Walnut-Locust gets tense
Some people who couldn’t move on Walnut Street climbed poles and scampered to the top of the plexiglass canopy protecting the stairs to get away.
“Idiots,” somebody in the conference room said, fearing injuries.
Aleta Evans, who was running the operation, gave orders and advice.
Using radios and the phone, Lyles scrambled to coordinate Transit Police officers and SEPTA ambassadors in the station to untangle the confusion over crowd control.
Soon, the crowds were directed to exit on the Locust stairs and people were directed to enter on the Walnut stairs.
“We didn’t want people to cross each other coming and going,” Lyles said. A potential crisis averted. “Lesson learned,” he said.
The platform emptied and the situation eased gradually. But trains would bypass the station for a bit more than three hours.
“You can poke the bear, you just can’t wake the bear up,” Lyles said.
A veteran conductor
Numbers of passengers that the system carried Friday were not available late Friday afternoon; they’re still being tabulated. SEPTA had a planned capacity for up to about 420,000 people — 70,000 on Regional Rail, and 350,000 on the BSL and MFL, spokesperson Andrew Busch said.
Throughout the day, Aleta Evans, who was running the operation, gave orders and advice.
Evans, 64, who retired in November as SEPTA’s deputy operations officer/control center, was brought back for the occasion, given her 37 years of experience and the need to mentor younger employees in the control center.
“I enjoy it. I liken it to being the conductor of the orchestra,” Evans said, making a motion as if she were using batons. “You want everything to blend together. That’s when it works.”

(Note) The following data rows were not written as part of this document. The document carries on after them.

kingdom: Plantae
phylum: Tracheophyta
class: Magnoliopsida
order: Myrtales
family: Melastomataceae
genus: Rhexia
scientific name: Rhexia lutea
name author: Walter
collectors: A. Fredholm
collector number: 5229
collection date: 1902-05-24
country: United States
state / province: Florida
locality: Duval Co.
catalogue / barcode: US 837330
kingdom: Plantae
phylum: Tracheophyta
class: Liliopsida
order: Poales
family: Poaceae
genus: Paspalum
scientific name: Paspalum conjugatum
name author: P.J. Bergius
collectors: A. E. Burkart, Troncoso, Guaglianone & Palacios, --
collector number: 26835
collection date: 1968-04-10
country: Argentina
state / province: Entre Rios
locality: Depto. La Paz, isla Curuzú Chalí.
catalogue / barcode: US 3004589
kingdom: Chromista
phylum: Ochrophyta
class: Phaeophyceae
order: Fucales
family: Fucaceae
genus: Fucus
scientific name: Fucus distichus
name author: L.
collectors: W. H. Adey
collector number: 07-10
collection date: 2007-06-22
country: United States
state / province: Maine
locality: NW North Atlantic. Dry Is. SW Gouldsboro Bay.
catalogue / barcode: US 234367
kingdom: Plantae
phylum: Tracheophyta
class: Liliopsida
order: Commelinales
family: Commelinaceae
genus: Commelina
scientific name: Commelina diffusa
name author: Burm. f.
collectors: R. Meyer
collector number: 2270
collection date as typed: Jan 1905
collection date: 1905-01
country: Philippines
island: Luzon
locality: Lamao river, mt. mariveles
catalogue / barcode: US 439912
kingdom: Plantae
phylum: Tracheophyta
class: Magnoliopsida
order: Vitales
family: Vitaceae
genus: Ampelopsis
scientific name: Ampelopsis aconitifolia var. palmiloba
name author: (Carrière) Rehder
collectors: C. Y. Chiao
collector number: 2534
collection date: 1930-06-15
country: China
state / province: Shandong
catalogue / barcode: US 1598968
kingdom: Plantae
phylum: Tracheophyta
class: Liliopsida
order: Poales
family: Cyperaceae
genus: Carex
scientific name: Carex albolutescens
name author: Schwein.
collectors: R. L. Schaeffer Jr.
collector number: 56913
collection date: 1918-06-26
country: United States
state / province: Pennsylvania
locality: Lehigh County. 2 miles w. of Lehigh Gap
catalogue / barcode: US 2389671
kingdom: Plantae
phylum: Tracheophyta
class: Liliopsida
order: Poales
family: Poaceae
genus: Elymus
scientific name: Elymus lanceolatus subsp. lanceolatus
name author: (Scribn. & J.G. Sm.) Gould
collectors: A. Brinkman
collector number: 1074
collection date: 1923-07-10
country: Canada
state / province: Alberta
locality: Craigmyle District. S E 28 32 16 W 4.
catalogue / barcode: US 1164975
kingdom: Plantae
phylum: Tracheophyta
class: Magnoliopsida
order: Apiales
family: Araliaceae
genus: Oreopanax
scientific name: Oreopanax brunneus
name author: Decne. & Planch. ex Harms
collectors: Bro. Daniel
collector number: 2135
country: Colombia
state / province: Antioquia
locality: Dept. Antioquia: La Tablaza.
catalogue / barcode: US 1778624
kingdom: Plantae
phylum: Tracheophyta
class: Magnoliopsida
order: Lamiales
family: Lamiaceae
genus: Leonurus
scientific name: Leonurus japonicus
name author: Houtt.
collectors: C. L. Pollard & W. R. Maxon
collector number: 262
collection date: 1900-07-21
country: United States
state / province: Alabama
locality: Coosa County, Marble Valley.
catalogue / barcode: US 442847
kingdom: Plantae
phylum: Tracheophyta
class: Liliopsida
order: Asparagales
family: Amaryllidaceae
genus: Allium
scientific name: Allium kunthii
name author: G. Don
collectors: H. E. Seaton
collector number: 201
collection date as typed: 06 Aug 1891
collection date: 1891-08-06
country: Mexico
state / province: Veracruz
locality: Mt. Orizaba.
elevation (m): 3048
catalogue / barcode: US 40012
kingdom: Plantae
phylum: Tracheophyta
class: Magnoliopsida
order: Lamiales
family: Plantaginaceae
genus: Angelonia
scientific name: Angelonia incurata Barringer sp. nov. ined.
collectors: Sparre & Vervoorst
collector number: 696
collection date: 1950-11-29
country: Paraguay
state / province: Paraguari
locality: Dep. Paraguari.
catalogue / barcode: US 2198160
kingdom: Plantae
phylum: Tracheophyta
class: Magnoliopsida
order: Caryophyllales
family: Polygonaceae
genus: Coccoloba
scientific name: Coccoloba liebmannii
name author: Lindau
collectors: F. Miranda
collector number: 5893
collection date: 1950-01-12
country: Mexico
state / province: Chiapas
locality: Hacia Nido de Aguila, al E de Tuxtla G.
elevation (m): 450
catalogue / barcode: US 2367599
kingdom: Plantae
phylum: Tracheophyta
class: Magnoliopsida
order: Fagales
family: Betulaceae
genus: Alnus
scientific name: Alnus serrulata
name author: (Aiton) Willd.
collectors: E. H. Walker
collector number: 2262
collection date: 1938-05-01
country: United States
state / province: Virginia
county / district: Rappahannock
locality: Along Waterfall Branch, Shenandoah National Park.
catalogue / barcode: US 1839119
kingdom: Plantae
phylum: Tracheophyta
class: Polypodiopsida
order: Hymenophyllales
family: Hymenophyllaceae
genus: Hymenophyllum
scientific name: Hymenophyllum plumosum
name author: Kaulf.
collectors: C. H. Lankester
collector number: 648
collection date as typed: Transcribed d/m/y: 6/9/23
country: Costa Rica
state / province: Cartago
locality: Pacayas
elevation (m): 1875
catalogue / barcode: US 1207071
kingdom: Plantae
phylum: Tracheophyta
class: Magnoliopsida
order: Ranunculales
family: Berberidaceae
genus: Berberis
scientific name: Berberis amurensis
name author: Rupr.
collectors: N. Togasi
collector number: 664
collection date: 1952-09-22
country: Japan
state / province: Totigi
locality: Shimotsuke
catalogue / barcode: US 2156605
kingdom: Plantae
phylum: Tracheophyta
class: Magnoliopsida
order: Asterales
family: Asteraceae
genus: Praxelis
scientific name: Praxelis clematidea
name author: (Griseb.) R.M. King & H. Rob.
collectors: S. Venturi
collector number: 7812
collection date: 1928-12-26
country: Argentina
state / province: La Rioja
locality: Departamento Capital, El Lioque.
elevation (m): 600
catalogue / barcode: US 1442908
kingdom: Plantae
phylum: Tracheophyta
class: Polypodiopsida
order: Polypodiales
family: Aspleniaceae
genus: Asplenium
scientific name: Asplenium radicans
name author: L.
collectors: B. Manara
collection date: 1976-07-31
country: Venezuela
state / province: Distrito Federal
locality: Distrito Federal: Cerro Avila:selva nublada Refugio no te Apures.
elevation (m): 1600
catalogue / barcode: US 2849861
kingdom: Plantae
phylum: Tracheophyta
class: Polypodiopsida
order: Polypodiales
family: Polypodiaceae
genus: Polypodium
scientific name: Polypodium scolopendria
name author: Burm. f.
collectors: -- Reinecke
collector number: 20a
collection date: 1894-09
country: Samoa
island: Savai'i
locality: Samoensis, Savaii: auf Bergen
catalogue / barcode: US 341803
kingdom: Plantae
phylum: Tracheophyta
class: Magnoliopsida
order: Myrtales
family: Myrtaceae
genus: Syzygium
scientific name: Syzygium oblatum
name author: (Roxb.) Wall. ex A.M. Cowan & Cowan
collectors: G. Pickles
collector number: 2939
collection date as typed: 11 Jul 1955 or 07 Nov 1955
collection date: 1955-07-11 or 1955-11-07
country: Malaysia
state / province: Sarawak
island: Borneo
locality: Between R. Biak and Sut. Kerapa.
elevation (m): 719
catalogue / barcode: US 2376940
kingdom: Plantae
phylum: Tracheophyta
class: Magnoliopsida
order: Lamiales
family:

She said, “We are on the national stage today. We want to leave a good impression. It’s Philly’s time to shine.”
‘According to plan’
Walnut-Locust was also a pinch point in 2018, during the parade celebrating the Eagles’ first Super Bowl win. It’s the closest to Broad Street.
“We expected it. We just didn’t know when,” Scott Sauer, SEPTA’s interim general manager said about 1 p.m., the command center’s halftime, before it would be time to marshal the trains and get people out of Center City.
“Everything went according to the plan this morning, with a few hiccups,” Sauer said.
A few hours later, the impression of the day remained the same: “It’s going as well as possible — we’re actually doing pretty good, considering the volume, really well,” Lyles said about 4 p.m.
Later in the day as people rushed stations, there was crowding at 30th Street Station, served by the MFL and the trolleys, as well as at 11th Street.
People clustered at 12th and Market Streets, trying to get down to the concourse; the entrance was closed and the lines grew, spanning several blocks.
Workers were dispatched to open the entrance so people could get onto the 11th Street platform.
“It took six hours to bring everybody into the city,” said Coladonato. “Once it’s over, they want to be home — fast and all at once.”
As the sun set, massive lines of people wrapped around 30th Street Station, waiting to get to Regional Rail Lines. Amtrak owns the facility and that is sometimes used as a crowd-control measure for safety.
A steady stream of passengers also filed through 11th Street Station, several hours after the festivities ended.